▸ **Exercise brief**
From the line containing "水と毒ドロップを火ドロップに変化。" through the last line below, copy every line exactly, leaving out the pictures.
:::
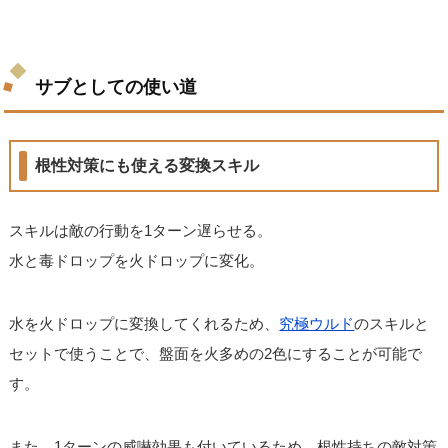
サブとしての使い道
根性対策にも使える変換スキル
スキルは敵の行動を1ターン遅らせる。
水と毒ドロップを火ドロップに変化。
水を火ドロップに変換してくれるため、
究極ウルド
のスキルと
セットで使うことで、盤面を火多めの2色にすることが可能で
す。
また、1ターンの威嚇効果も付いているため、根性持ちの敵対策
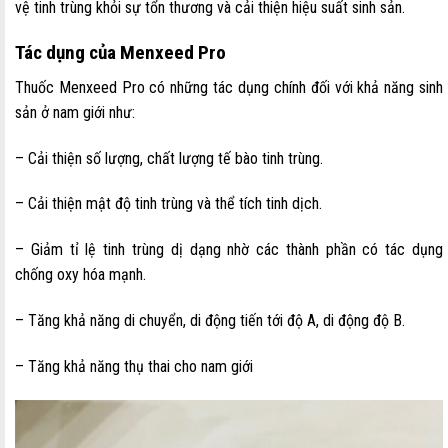
vệ tinh trùng khỏi sự tổn thương và cải thiện hiệu suất sinh sản.
Tác dụng của Menxeed Pro
Thuốc Menxeed Pro có những tác dụng chính đối với khả năng sinh
sản ở nam giới như:
– Cải thiện số lượng, chất lượng tế bào tinh trùng.
– Cải thiện mật độ tinh trùng và thể tích tinh dịch.
– Giảm tỉ lệ tinh trùng dị dạng nhờ các thành phần có tác dụng
chống oxy hóa mạnh.
– Tăng khả năng di chuyển, di động tiến tới độ A, di động độ B.
– Tăng khả năng thụ thai cho nam giới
:::
▸ **Answer area**
水と毒ドロップを火ドロップに変化。
水を火ドロップに変換してくれるため、
究極ウルド
のスキルと
セットで使うことで、盤面を火多めの2色にすることが可能で
す。
また、1ターンの威嚇効果も付いているため、根性持ちの敵対策
vệ tinh trùng khỏi sự tổn thương và cải thiện hiệu suất sinh sản.
Tác dụng của Menxeed Pro
Thuốc Menxeed Pro có những tác dụng chính đối với khả năng sinh
sản ở nam giới như:
– Cải thiện số lượng, chất lượng tế bào tinh trùng.
– Cải thiện mật độ tinh trùng và thể tích tinh dịch.
– Giảm tỉ lệ tinh trùng dị dạng nhờ các thành phần có tác dụng
chống oxy hóa mạnh.
– Tăng khả năng di chuyển, di động tiến tới độ A, di động độ B.
– Tăng khả năng thụ thai cho nam giới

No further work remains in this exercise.